彩斗は時々、言葉に詰まりながら話し続けた。
ようやく零れてきた涙を拭いながら。

「人を殴ることも嫌だったのに...全く躊躇う心も無くなってた...平気で何回も...何回も...ねぇ?僕はおかしくなちゃったんだろうか?」
「...大丈夫よ...大丈夫だから...」
「ごめん...女の子に泣きつくなんて...本当に情けないし...」
「いいのよ。今までサイトくんはミヤさんに出会うまでいろんな辛いことを溜め込んできた。もっと...もっと...辛いことも...苦しいことも、誰にだっていい、吐き出して楽になるのも大切なこと。
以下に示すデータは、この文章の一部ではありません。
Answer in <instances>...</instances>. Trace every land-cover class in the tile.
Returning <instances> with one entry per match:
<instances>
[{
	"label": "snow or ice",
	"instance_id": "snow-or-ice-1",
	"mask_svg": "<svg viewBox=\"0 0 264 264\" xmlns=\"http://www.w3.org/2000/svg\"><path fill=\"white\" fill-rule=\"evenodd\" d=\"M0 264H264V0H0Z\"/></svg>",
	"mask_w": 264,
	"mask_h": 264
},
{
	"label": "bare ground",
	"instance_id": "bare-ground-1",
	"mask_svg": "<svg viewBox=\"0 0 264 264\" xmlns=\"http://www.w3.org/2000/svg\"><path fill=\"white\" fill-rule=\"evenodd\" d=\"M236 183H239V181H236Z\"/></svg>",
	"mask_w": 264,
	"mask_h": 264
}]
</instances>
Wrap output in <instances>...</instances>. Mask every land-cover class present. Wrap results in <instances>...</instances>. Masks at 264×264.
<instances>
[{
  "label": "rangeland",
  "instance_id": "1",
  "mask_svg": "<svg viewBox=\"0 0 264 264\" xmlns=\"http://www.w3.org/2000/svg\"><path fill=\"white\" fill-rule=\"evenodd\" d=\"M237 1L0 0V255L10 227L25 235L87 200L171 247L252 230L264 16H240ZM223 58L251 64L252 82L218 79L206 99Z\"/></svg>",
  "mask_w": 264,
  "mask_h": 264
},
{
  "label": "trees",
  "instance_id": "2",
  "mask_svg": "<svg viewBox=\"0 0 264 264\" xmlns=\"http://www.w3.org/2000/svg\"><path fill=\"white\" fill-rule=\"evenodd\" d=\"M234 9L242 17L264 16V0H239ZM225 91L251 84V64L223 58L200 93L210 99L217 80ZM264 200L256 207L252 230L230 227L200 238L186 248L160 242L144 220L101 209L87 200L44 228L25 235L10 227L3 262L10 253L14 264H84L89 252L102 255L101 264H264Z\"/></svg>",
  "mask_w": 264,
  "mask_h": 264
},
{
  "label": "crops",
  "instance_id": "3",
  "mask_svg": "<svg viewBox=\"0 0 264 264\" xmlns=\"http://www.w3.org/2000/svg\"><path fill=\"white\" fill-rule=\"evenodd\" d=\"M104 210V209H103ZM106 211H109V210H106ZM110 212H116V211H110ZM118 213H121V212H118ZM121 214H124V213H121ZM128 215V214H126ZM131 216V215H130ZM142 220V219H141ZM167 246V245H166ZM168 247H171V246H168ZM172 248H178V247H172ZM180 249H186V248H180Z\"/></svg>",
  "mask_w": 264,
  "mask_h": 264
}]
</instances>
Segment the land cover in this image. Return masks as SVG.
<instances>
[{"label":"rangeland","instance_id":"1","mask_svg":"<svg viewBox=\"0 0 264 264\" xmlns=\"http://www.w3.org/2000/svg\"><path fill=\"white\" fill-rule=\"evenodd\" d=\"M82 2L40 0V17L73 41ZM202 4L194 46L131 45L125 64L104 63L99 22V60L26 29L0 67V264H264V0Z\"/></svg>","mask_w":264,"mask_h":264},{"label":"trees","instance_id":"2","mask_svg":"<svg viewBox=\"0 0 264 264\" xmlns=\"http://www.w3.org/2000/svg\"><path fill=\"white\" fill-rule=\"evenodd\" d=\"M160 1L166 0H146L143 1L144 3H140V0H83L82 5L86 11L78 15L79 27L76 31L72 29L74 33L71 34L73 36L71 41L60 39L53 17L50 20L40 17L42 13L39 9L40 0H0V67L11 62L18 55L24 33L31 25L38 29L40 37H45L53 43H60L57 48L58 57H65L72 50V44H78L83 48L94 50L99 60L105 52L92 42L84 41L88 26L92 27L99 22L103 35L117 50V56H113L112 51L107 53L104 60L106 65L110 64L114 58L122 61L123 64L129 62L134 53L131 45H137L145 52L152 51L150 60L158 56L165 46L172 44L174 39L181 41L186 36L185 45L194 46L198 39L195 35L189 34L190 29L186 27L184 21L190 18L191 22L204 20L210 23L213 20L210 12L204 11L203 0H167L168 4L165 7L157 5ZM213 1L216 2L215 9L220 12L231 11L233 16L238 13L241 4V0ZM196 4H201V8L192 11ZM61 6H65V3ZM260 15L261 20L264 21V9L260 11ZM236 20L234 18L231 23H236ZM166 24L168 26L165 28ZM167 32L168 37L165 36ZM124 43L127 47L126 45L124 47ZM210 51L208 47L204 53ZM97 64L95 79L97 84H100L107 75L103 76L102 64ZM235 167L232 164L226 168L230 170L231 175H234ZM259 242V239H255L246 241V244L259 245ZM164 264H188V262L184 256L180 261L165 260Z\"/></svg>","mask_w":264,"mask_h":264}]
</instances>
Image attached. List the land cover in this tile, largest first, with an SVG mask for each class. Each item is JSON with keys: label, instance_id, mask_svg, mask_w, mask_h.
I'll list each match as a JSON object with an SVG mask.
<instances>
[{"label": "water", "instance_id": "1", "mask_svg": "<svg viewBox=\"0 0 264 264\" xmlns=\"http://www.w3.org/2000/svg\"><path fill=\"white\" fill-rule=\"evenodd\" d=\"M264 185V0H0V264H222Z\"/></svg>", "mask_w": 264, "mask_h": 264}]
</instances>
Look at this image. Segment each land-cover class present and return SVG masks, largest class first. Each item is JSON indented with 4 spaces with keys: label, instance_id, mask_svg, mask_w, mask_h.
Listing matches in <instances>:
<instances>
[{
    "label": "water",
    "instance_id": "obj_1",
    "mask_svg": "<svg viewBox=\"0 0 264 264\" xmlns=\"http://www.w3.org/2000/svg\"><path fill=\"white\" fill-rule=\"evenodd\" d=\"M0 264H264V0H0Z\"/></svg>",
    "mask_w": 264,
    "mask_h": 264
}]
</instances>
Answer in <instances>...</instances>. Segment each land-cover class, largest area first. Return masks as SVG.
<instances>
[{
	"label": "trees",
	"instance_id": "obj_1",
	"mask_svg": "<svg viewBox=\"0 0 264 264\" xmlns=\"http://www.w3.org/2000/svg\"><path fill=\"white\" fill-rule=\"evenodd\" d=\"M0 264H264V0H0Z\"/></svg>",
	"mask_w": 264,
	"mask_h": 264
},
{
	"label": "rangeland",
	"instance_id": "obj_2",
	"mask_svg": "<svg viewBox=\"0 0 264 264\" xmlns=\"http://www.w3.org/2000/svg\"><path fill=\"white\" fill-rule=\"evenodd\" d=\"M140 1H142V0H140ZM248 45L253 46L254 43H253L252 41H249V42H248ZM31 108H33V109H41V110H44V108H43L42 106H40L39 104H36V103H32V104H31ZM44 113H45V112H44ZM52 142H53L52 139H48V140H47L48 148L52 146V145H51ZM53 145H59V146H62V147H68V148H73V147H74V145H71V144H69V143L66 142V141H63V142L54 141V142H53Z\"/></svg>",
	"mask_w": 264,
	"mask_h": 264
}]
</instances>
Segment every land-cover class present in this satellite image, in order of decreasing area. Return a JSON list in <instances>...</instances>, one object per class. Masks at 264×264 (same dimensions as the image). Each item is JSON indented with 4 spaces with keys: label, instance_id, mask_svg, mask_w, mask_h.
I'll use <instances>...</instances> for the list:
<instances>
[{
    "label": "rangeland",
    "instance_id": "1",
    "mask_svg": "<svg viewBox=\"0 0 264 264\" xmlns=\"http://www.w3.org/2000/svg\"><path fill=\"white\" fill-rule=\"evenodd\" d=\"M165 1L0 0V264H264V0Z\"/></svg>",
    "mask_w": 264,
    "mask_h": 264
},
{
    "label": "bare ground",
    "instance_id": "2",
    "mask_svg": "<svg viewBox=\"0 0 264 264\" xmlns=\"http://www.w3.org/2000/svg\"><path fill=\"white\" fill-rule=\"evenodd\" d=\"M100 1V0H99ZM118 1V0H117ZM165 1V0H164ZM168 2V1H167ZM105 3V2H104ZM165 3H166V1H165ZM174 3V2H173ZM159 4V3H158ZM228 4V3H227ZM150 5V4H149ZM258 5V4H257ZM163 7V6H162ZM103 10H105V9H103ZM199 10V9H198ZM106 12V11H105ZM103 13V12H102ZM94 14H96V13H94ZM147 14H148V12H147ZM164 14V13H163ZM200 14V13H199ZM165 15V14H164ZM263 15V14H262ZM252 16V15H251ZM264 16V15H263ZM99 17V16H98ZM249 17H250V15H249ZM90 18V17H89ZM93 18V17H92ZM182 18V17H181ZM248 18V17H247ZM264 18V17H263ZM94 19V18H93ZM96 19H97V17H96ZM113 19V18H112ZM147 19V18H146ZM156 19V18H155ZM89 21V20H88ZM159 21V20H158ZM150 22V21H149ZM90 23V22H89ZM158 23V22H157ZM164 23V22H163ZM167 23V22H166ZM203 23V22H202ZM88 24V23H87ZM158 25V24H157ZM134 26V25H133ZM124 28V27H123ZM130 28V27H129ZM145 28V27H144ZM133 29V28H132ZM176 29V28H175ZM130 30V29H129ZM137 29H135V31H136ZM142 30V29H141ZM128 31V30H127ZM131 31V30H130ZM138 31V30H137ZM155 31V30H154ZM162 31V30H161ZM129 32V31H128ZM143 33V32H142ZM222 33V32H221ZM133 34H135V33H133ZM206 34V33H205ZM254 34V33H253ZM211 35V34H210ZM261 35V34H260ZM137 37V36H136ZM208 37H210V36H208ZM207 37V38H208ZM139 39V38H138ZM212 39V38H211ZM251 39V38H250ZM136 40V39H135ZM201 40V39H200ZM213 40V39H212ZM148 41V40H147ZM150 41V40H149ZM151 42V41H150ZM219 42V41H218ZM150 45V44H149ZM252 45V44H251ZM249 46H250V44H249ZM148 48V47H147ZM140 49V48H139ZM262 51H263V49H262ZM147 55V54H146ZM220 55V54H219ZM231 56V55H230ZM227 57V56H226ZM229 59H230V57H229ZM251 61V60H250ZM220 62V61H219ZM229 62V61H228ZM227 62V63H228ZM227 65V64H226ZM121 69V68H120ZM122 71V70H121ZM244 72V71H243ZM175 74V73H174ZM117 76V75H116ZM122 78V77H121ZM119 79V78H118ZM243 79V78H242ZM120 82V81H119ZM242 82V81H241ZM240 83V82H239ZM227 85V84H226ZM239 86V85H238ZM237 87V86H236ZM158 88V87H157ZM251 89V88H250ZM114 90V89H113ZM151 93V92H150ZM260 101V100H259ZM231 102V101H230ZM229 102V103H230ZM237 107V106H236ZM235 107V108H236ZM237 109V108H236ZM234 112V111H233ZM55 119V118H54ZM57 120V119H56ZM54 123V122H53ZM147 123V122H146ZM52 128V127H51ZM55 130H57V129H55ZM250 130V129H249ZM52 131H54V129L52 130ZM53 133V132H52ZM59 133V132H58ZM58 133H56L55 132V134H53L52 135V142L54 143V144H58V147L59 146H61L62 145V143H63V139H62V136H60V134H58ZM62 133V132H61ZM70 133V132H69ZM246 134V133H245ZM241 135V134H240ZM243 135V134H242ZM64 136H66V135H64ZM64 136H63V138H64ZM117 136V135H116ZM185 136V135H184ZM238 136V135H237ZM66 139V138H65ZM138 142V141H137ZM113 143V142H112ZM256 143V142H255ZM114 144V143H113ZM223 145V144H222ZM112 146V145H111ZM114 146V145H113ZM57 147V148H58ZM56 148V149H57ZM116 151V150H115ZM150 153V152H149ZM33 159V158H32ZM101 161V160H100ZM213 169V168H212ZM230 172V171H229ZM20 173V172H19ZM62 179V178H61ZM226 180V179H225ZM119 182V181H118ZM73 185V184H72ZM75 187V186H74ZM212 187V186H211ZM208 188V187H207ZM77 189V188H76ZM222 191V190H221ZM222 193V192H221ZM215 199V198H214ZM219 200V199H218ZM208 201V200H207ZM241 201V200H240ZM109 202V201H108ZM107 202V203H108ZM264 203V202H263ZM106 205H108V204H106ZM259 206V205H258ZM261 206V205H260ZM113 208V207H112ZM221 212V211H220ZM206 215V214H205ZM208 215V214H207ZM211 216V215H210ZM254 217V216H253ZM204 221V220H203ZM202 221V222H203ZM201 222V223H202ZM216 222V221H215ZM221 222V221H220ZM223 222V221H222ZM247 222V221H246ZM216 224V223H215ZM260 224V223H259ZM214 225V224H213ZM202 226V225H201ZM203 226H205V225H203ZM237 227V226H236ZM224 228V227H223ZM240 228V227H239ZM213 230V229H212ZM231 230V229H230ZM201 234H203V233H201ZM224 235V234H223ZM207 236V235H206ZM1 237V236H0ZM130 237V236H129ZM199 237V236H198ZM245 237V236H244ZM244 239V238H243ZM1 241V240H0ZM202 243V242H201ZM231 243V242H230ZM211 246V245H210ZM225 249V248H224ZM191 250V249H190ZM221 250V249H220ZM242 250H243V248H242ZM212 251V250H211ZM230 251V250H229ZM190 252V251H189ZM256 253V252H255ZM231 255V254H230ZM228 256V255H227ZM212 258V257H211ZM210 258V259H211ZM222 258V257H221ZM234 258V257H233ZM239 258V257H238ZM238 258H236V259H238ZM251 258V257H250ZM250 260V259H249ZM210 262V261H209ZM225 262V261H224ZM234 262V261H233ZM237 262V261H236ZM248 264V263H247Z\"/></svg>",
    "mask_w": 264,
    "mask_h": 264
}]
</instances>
私はサイトくんの味方、サイトくんがどんなに変わっても...」

アイリスは彩斗を抱きしめる。
ミヤが襲われてから、彩斗は誰とも分かち合えない辛い戦いを耐えてきた。
分かち合うことは出来なくても吐き出して楽になることも出来ずに。
いくら必死に悪と戦うために子供の部分を抑えて、平気そうな顔をしていて、内面はごく普通な何処にでもいるような純粋な少年なのだ。
涙が雨のように流れ落ちた。
だがそれと同時に徐々に彩斗の心も落ち着きと安心を取り戻していく。
誰かがちゃんと自分のことを心配して、自分の悲しみや苦しみを理解しようとしてくれる。
それだけで先程と同じように楽になれた。
そして数分が経ち、彩斗は全ての涙を拭うと一度、深呼吸をしてから口を開いた。

「きっと怒りや憎しみで頭がいっぱいになっていたんだと思う...最初にValkyrieの拠点に行った時もそうだった...」
「...でもちゃんと戻ってきた...メリーさんを取り返して...」

「でも...負けた...」

「え?あなたは勝ったわ?あんな勝ち目の無い数の敵と人質が取られている圧倒的な不利な状況で冷静に判断して勝ったのよ...」

「違うよ...確かに僕はValkyrieには勝った。でもね...君も見たはずだよ...僕が高垣美緒を追い詰める様を...」
「!?...」

アイリスは映像の獣が敵を追い詰めるような、あの部分を思い出す。